(TAREFAS)
1. Segundo o texto sobre a Súmula Vinculante n.º 5, o que a Súmula 343 do STJ estabelece?
2. Prossiga com o texto sobre a Súmula Vinculante n.º 5 a partir da última frase apresentada.

(TRECHO DO TEXTO)
━━━━━━━━━━

O nosso entendimento é no sentido de que a Súmula Vinculante n.º 5 não tem lastro razoável em precedentes na forma que estabelece a Constituição. Os seus precedentes não superam àqueles que lastreiam a Súmula 343 do STJ.

Ocorre que, em muitos casos, os processos administrativos disciplinares correram totalmente em desconformidade com a Súmula 343 do STJ, que estabelece a obrigatoriedade de advogado em todas as fases do processo administrativo disciplinar.

Além disso, tramitaram também com total falta de sintonia com o entendimento revelado pelas Ministras Ellen Gracie e Cármen Lúcia nos dois únicos precedentes de natureza disciplinar que lastreiam a Súmula Vinculante n.º 5, ou seja quando o mérito do processo disciplinar não demonstra simplicidade, sendo de natureza complexa, exigindo conhecimento que sobrepõe o conteúdo do fato imputado ao acusado.

Ademais, ainda que a manifestação das Ministras nestes dois precedentes tenham sido favoráveis à nossa corrente de entendimento, ainda assim divergimos de seus votos, visto que a equiparação entre processos judiciais e administrativos disciplinares, ao contrário do que ambas manifestaram, data venia, é uma garantia, na forma do que prescreve o art. 41, § 1.º, II e III da Constituição da República.

A partir desta norma positiva é que se estabelece a "tendência da jurisdicionalização do poder disciplinar, que impõe condutas formais e obrigatórias para garantia dos acusados contra arbítrios da Administração" [10].

E se não bastasse apenas o argumento da equiparação entre procedimentos judiciais e disciplinares, lembramos que quando no procedimento disciplinar a conduta do agente enseja atos considerados de improbidade administrativa e de natureza penal, está revelada a complexidade do procedimento em face de exigência de conhecimentos específicos que ultrapassam a possibilidade de autodefesa. Nessa hipótese, tendo o processo corrido sem a assistência de um advogado, demonstra-se flagrante afronta ao princípio constitucional da ampla defesa.

Afinal, se a Lei Federal n.º 8.429/92 em seu art. 15 prevê que nos processos administrativos disciplinares que reportam a atos de improbidade administrativa está aberta a garantia da intervenção do Ministério Público, como pode ser possível que, nesse mesmo processo, o acusado exerça, com o equilíbrio processual que deve haver entre as partes, o direito à ampla defesa?

━━━━━━━━━━

(DADOS FORNECIDOS)
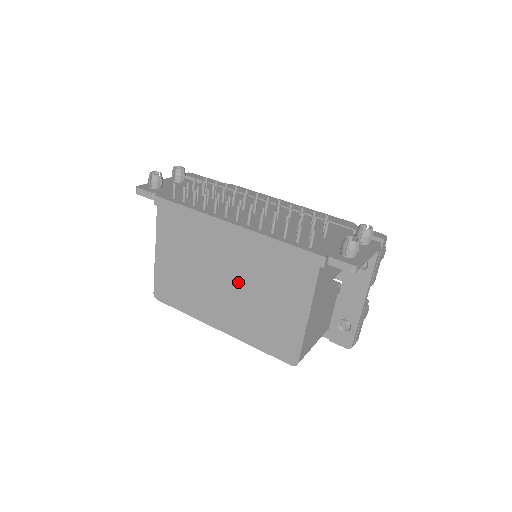
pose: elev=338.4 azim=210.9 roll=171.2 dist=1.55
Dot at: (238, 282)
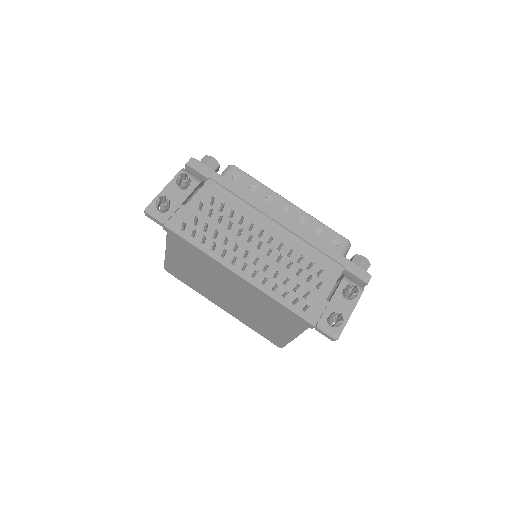
Dot at: (241, 300)
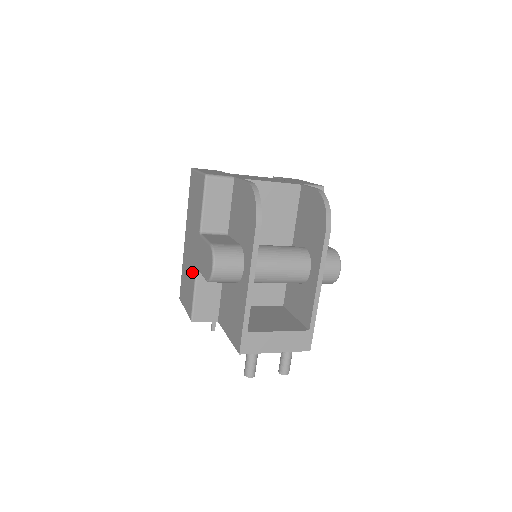
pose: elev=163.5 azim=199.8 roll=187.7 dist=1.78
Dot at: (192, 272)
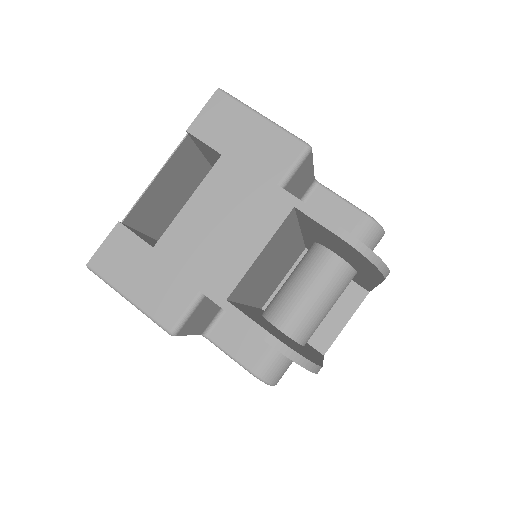
Dot at: occluded
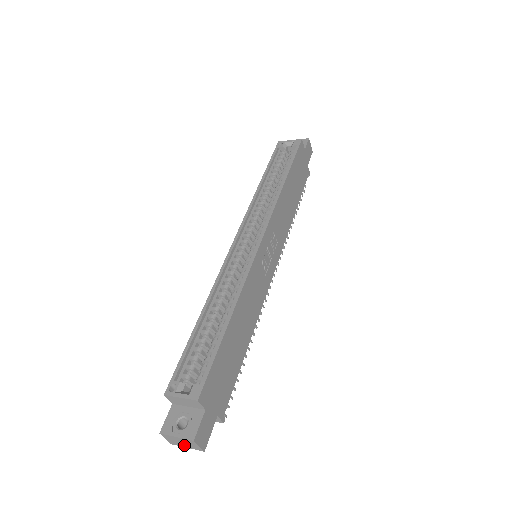
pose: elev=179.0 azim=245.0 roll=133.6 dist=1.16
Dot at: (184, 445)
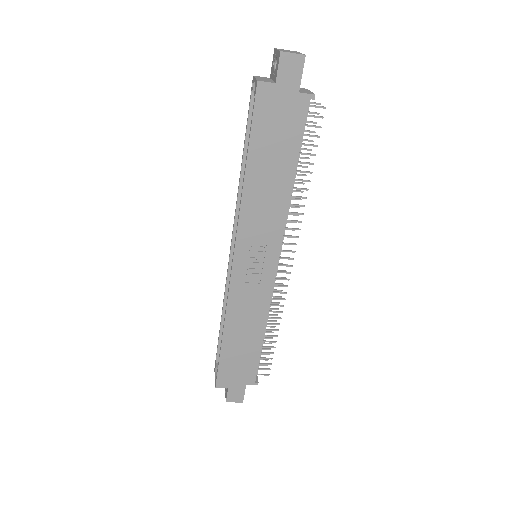
Dot at: occluded
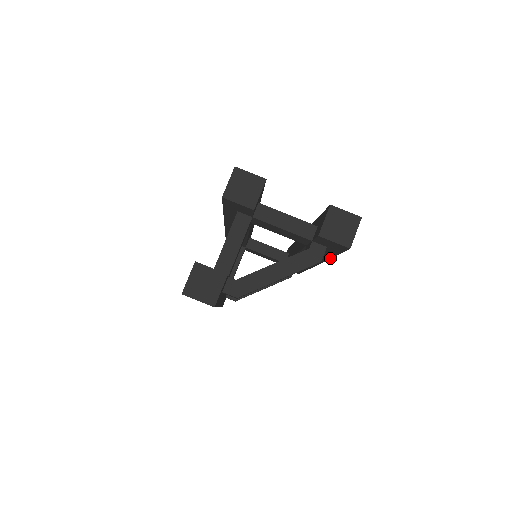
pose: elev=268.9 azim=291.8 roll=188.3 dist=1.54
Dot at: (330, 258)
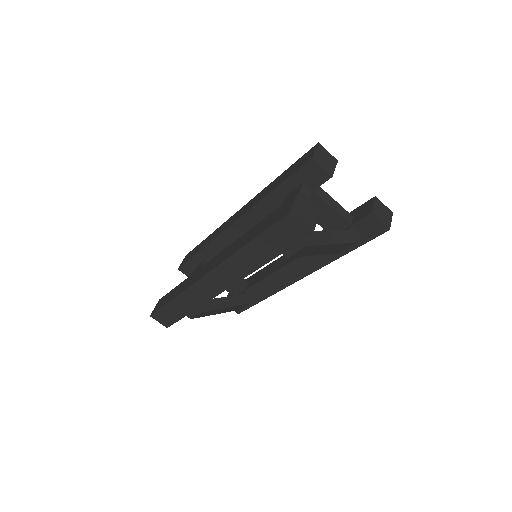
Dot at: (339, 257)
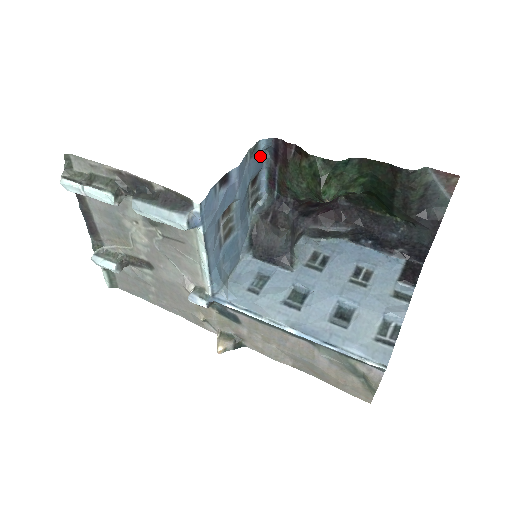
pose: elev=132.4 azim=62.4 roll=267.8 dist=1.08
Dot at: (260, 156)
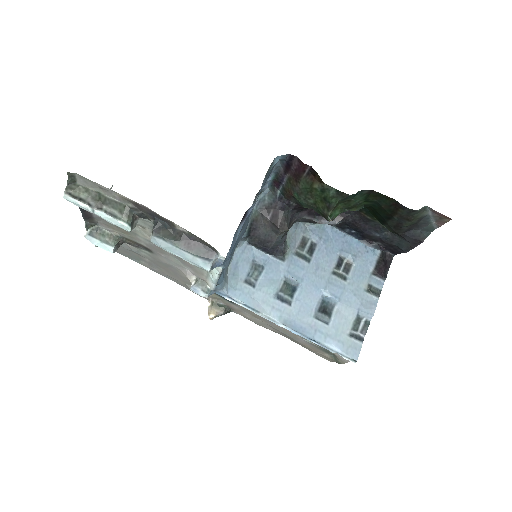
Dot at: (272, 168)
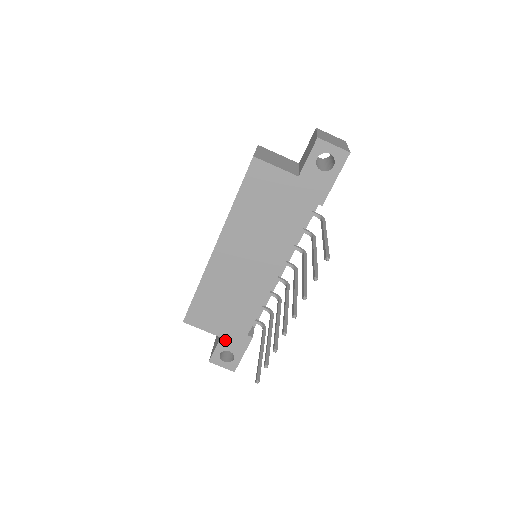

━━━━━━━━━━

(RESPOSTAS)
1. A obrigatoriedade de advogado em todas as fases do processo administrativo disciplinar.

2.
Verificamos que, em muitos casos, os processos administrativos disciplinares correram nessa realidade onde a obrigatoriedade de advogado em todas as fases do processo administrativo disciplinar deve persistir. Tais procedimentos que correram sem a assistência de um advogado tiveram causa no estado de pobreza legal dos servidores. Nossa proposta visa suprir essa ausência de advogado que desnivela as relações processuais entre as partes.

Nosso entendimento, portanto, é no sentido de que Súmula Vinculante 5 não contraria a Súmula 343 do STJ. Na prática, estabelece limites à sua aplicação, na medida em que, optando o servidor por não constituir advogado ou não requerendo com que a Administração Pública à qual esteja vinculado não nomeie defensor dativo, estaria a Administração Pública desobrigada a agir de oficio.

Seria o caso, por exemplo, em que o servidor público processado administrativamente queira contratar um advogado para defendê-lo, mas, não dispondo de recursos, requer para si a nomeação de defensor. A nosso ver, seria dever do órgão Corregedor disponibilizar um defensor para a propositura da defesa técnica, garantindo assim, a efetiva garantia à ampla defesa.

A defesa técnica por advogado regularmente constituído nos processos disciplinares preveniria nulidades no âmbito administrativo, o que na prática representaria atendimento ao princípio da economia processual, visto que evitaria demandas diversas pretendendo na via do Judiciário a anulação do ato administrativo.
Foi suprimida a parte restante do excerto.